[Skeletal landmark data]
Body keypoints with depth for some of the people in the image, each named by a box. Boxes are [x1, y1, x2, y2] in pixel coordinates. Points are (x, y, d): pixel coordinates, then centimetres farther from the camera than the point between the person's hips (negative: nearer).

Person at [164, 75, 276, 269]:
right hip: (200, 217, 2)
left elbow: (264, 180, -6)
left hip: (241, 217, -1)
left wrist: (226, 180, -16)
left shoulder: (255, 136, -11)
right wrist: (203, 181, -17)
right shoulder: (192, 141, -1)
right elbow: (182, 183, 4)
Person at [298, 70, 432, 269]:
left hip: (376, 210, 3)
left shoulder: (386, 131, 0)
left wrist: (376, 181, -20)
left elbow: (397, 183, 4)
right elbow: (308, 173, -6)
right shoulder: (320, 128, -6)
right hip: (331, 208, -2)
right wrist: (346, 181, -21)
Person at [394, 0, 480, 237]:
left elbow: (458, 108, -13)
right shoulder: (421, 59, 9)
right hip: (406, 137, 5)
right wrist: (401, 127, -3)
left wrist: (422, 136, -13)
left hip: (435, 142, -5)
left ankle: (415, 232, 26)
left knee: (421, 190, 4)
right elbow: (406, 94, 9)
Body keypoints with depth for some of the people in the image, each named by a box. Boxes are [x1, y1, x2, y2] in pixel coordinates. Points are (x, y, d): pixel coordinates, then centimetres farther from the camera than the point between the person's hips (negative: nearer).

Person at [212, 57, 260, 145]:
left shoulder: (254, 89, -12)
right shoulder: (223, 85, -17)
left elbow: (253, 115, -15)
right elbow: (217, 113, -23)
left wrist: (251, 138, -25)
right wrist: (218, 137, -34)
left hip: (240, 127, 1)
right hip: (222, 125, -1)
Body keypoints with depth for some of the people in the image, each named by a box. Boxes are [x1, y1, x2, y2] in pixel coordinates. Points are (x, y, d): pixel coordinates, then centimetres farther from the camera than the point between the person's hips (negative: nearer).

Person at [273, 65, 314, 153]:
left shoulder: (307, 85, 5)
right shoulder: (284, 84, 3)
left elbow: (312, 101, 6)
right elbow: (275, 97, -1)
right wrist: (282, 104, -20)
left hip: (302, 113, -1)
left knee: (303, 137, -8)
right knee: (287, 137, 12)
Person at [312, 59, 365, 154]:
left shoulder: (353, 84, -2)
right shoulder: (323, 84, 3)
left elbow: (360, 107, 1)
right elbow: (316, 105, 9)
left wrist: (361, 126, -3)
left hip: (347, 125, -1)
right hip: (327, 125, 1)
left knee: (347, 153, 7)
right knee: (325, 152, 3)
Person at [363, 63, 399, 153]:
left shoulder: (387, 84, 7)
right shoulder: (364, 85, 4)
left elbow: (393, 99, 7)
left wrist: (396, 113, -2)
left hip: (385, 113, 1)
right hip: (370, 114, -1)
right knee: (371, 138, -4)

▶ [PROBLEM TO WORK ON] Once the line that contains "left hip: (347, 125, -1)" is found, please give it again exactly, along with each line that comes after it, through the last line of the entries.

▶ [EXERCISE ANSWER]
left hip: (347, 125, -1)
right hip: (327, 125, 1)
left knee: (347, 153, 7)
right knee: (325, 152, 3)
Person at [363, 63, 399, 153]:
left shoulder: (387, 84, 7)
right shoulder: (364, 85, 4)
left elbow: (393, 99, 7)
left wrist: (396, 113, -2)
left hip: (385, 113, 1)
right hip: (370, 114, -1)
right knee: (371, 138, -4)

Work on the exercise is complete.